* **What to work on**
Pick up the interview with Shabnam Virmani about the Kabir Project and keep it going after its last sentence.
*** Opening Selected extract ***
Shabnam Virmani is the founder of the Kabir Project, which consists of a series of ongoing journeys inquiring into the spiritual, cultural, and socio-political resonances of the 15th century mystic and poet Kabir. Housed at the Srishti Institute of Art, Design and Technology (Bengaluru), the Kabir Project team has worked with this music and poetry to create films, audio CDs and translated books, through which the project explores ideas of identity, religion, secularism, impermanence and spirituality in the voices of Kabir and other Bhakti, Sufi and Baul poets. Their body of work, shared through festivals, workshops, yatras, and student labs, continues to be a source of inspiration to seekers, scholars, activists, artists, and teachers who have been woven together through these exchanges. In conversation with The Acropolitan, Shabnam shares her personal odyssey, which has been demanding in many ways but also joyful and deeply transformative.
THE ACROPOLITAN: Shabnam, how did you come to Kabir?
SHABNAM: I was living in Ahmedabad as an activist filmmaker when the riots happened in 2002. My own upbringing had not given me an insight into any spiritual tradition, and the realm of faith was something I didn’t understand at all. So I was horrified by the almost gleeful participation in the hatred and violence that was unfolding around me. I began reading Kabir because he speaks so clearly about the folly of religious divides, and as a filmmaker I started journeying through different parts of India and to a smaller extent Pakistan enquiring into the contemporary meanings of Kabir’s poetry.
*** Closing Selected extract ***
*** Opening Provided records ***
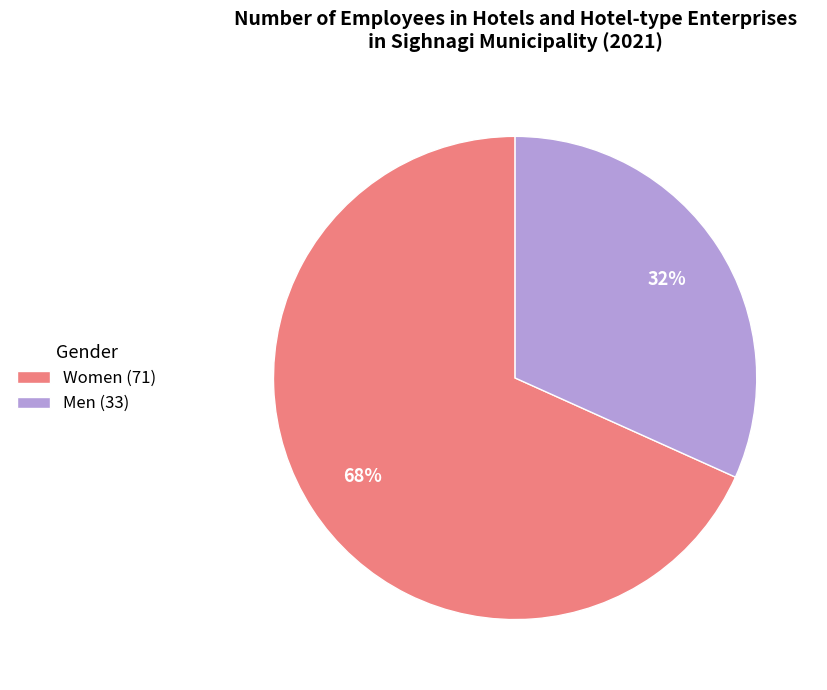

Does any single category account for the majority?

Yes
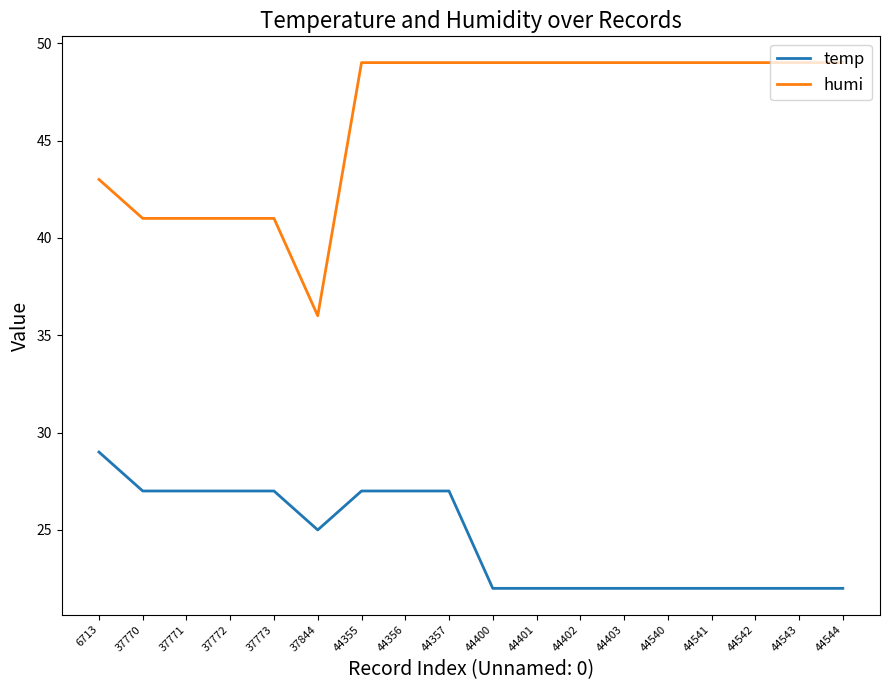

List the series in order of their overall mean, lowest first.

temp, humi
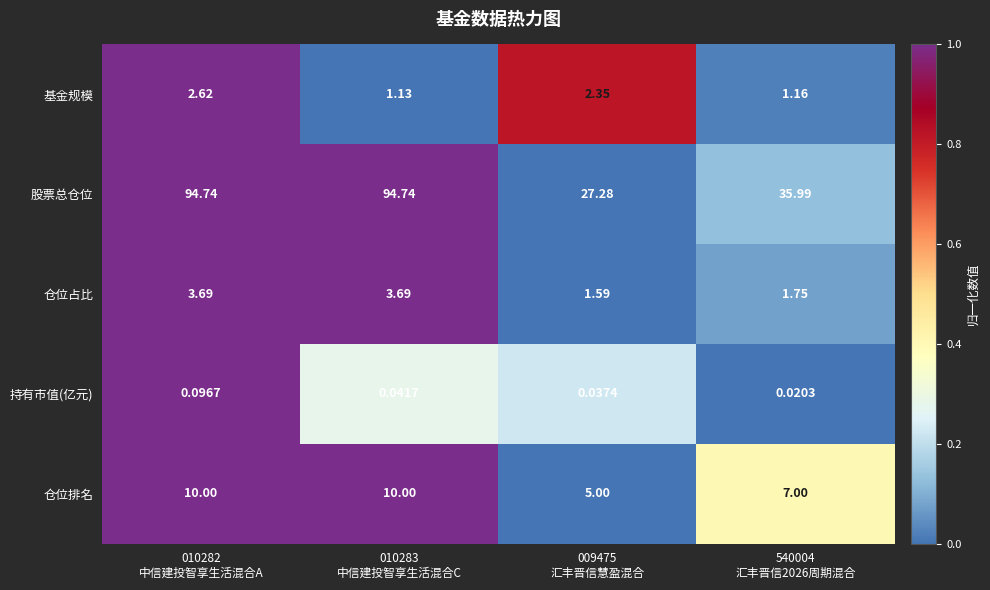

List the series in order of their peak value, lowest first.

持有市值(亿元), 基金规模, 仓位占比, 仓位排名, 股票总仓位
*** Closing Provided records ***
* **Exercise answer**
I began by thinking of my role as mostly that of a social commentator. There was a feeling that I was not implicated in the process, and that I was mostly a medium to bring a message to people out there. But that changed very quickly. Kabir began to speak to me in ways I had not anticipated, and I began to question myself. How do I define myself? What are the boundaries of my ego? How porous or rigid are my beliefs? Who is Ram in Kabir’s poetry? And if he is a nirgun poet, who talks about a formless divine and says I’m neither Hindu nor Muslim, then why is he speaking about Ram? The kind of answers that started getting unearthed began to affect me very deeply, in some ways destabilizing my sense of self and turning me inside out, one might say!
THE ACROPOLITAN : Have you discovered what the violence that triggered your voyage really is? What is the source of violence?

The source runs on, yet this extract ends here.